[Excerpt provided start]

# Veggie Pasta



## cliff (Dec 27, 2001)

Need for health reasons some veggie pasta recipes. Had a few before but puter crashed. Something like spinnach pasta, with the veggies part of the dough.


----------



## shawtycat (Feb 6, 2002)

I use minced spinach to make Spinach pasta. Gimme a minute so I can find the recipe from Marcella Hazan: Essentials of Classical Italian Cooking.....


Here it is:

Green Pasta Dough

1 1/2 C unbleached flour
2 large eggs
1/2 of a 10 oz. pkg of frozen Spinach or 1/2 lb fresh Spinach

Makes 1lb green pasta or 4 portions. 

All you have to do is cook the spinach and drain it of all its liquid then chop it fine and add to the other ingredients. You can experiment with other veggies I guess. That's what I do....even if some of them did look as if they came from another planet. :lol:


----------



## cliff (Dec 27, 2001)

[Excerpt provided end]
[Data listing start]

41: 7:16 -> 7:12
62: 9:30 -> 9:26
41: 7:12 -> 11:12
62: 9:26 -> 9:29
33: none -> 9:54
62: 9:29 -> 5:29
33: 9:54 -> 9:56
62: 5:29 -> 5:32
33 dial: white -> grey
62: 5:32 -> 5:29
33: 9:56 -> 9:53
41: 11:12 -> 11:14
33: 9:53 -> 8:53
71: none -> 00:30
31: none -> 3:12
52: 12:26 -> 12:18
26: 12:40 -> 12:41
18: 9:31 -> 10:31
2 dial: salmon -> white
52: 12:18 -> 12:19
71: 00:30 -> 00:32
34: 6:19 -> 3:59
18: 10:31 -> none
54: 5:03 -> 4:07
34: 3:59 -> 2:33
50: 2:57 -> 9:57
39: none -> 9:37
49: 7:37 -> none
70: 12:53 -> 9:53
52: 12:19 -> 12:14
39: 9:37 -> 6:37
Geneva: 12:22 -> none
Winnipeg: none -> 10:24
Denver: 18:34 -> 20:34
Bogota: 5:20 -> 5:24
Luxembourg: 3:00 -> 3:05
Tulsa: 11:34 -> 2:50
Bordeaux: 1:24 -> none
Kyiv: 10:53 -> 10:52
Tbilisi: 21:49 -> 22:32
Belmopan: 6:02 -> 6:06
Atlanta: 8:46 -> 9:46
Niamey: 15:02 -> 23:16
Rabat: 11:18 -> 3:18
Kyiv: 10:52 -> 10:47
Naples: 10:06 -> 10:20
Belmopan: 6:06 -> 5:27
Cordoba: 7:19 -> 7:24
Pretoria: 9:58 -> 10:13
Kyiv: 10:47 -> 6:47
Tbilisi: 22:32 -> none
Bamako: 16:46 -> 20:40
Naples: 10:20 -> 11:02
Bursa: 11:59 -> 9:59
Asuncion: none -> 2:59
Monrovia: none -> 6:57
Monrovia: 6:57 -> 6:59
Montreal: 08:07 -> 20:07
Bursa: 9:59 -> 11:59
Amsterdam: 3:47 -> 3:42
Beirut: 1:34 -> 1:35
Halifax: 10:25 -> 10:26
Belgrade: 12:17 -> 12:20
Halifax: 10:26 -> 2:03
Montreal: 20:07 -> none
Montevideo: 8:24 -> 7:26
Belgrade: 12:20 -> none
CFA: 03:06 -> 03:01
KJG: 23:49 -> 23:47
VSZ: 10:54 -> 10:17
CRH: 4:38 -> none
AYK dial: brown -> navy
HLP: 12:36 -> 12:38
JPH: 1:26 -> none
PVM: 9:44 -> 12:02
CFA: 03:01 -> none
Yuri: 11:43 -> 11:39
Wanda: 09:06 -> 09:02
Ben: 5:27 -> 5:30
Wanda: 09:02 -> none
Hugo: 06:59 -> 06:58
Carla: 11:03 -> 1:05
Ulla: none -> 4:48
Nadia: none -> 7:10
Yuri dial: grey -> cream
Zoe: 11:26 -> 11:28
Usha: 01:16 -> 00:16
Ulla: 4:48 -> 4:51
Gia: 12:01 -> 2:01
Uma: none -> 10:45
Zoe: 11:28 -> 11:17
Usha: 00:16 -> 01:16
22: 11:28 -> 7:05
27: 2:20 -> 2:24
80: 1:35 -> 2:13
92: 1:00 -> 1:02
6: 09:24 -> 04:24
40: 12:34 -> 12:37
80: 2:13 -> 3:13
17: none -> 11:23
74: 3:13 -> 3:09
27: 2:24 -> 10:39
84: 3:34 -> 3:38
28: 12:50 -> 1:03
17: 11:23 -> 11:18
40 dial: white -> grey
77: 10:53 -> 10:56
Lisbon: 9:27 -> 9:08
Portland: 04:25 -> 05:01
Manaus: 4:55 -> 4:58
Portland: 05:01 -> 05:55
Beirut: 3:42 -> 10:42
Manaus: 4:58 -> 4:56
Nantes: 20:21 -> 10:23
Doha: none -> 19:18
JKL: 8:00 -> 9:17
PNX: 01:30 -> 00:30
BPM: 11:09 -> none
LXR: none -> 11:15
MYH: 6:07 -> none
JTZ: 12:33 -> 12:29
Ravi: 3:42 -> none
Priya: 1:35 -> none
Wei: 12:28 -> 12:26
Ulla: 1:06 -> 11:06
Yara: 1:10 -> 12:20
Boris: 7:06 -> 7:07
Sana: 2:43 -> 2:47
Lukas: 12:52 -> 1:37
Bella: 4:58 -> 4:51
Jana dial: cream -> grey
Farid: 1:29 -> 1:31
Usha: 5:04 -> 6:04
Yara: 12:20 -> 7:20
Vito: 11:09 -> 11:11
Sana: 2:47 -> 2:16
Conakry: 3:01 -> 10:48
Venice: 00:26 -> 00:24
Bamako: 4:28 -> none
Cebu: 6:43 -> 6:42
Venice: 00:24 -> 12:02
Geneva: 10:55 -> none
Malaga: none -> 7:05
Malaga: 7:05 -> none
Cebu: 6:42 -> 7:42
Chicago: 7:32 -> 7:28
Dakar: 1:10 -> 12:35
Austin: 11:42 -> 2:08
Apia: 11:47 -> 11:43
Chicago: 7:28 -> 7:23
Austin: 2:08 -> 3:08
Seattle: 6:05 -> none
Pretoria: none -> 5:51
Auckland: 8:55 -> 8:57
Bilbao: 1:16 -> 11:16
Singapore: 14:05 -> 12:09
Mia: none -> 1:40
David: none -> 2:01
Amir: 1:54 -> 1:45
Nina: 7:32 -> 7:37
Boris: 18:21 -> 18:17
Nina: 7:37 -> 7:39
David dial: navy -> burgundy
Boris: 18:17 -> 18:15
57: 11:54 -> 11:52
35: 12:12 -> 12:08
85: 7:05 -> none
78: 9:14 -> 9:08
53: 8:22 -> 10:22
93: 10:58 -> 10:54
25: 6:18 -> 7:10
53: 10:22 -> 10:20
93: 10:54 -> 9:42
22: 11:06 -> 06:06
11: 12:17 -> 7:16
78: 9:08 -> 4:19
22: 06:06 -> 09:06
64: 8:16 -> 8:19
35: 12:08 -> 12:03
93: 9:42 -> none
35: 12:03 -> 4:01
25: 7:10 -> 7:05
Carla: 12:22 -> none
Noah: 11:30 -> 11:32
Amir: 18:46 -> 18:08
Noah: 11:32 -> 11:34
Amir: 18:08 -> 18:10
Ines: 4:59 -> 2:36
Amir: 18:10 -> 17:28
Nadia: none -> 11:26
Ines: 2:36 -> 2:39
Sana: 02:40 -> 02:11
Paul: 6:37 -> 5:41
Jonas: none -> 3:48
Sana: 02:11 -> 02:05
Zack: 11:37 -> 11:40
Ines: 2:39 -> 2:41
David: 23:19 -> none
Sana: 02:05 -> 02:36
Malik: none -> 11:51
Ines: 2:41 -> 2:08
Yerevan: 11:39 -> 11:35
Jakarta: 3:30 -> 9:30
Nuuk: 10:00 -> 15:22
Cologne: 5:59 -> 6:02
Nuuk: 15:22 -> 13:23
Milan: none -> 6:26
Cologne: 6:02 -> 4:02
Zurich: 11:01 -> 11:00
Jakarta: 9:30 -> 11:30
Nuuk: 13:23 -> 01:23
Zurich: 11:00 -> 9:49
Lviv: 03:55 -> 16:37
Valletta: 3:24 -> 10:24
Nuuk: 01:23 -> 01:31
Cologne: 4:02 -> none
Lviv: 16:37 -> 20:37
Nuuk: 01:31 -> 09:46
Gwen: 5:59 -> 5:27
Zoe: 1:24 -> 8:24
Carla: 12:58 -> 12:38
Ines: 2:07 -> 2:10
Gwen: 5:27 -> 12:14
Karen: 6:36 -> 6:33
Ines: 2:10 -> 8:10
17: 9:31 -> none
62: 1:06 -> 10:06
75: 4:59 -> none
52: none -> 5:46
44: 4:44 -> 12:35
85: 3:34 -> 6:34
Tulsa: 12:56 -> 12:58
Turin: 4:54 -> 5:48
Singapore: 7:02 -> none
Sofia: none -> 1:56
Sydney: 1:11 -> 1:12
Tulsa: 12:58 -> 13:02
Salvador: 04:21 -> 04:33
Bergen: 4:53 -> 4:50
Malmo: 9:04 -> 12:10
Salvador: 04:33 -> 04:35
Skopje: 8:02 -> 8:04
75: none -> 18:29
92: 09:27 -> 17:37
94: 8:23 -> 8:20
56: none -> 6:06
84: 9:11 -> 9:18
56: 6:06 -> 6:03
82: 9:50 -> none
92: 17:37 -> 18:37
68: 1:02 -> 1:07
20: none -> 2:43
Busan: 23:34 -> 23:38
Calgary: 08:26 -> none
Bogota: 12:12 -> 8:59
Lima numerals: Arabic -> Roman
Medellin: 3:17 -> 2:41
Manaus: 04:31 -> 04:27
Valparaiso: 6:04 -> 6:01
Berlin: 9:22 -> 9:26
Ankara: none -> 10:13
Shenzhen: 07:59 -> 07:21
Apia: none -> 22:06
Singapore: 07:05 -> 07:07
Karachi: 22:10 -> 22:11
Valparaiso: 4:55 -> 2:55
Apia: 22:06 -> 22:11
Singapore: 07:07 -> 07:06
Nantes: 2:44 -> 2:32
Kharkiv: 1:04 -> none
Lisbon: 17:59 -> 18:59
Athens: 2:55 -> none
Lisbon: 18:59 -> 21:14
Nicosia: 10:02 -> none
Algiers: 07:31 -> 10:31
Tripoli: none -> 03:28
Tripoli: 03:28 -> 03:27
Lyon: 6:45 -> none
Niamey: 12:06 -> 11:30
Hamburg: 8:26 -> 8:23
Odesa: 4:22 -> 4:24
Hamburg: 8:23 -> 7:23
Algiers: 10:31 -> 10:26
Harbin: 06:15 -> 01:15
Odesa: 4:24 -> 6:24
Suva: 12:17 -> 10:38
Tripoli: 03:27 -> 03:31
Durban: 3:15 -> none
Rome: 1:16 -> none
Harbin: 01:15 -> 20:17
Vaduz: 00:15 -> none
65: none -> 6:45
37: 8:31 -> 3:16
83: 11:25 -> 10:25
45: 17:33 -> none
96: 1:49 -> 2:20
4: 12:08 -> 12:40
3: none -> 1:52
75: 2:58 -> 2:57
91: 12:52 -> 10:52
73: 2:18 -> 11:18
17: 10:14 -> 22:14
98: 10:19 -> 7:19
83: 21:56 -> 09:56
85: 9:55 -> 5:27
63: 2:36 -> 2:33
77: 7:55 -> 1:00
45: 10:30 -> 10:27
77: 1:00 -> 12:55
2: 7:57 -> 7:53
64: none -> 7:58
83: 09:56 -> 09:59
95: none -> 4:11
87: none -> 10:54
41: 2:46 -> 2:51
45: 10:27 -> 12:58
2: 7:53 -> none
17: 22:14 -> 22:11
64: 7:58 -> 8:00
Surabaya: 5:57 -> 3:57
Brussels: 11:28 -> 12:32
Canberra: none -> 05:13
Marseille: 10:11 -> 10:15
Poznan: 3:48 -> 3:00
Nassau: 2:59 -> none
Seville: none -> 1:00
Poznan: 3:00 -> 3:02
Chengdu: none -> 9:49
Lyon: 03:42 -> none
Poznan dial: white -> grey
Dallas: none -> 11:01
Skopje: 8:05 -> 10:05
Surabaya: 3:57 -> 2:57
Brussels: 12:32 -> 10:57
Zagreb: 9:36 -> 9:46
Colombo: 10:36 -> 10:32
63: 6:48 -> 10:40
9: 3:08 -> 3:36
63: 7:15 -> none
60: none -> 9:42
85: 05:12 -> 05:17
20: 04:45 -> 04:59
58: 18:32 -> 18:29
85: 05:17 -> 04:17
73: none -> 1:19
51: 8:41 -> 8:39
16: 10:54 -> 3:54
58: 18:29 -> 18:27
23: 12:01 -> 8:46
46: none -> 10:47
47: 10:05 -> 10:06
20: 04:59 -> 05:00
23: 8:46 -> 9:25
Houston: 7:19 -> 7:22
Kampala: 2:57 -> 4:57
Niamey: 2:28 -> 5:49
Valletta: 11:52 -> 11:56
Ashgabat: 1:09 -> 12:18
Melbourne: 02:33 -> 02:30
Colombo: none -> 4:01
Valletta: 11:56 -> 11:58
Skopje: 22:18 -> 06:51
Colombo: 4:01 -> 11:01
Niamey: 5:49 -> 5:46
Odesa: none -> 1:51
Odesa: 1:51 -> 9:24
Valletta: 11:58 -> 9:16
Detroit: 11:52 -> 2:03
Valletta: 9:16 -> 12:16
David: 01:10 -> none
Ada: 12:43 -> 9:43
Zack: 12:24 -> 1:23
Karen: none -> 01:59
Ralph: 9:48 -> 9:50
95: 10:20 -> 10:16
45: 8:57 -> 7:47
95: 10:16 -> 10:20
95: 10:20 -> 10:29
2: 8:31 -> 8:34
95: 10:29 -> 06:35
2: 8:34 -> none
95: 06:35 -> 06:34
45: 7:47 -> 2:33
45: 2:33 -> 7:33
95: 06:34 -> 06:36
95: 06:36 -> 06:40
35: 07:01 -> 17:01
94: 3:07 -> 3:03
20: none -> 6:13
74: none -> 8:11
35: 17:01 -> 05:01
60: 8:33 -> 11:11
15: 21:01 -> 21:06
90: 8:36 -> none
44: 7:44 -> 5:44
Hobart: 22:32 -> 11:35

[Data listing end]

(Set of tasks)
1. Locate each line in the entries that contains the string "Manaus", with case counting, and copy those lines.
2. Write what comes next in the veggie pasta thread, picking up from its final line.
The entries are unrelated to the veggie pasta thread.

(Task-by-task answers)
1.
Manaus: 4:55 -> 4:58
Manaus: 4:58 -> 4:56
Manaus: 04:31 -> 04:27

2.
Thanks I'll try that. This time I will print it so I won't lose it again. Thanks again.


----------



## pinarello (May 3, 2002)

Here are some different veggie pastas,
red pepper
parsley
tomatoe
sundreid tomatoe
corriander
leek
pumpkin

basically just try anything reduced down to a thick puree. and *** it too your dough instad of the spinach.

go wild man!


----------



## kimmie (Mar 13, 2001)

How about French Beet Pasta. Beet imparts the most dramatic color, but the intensity of the crimson tint fades to a soft, muted ivory pink when cooked.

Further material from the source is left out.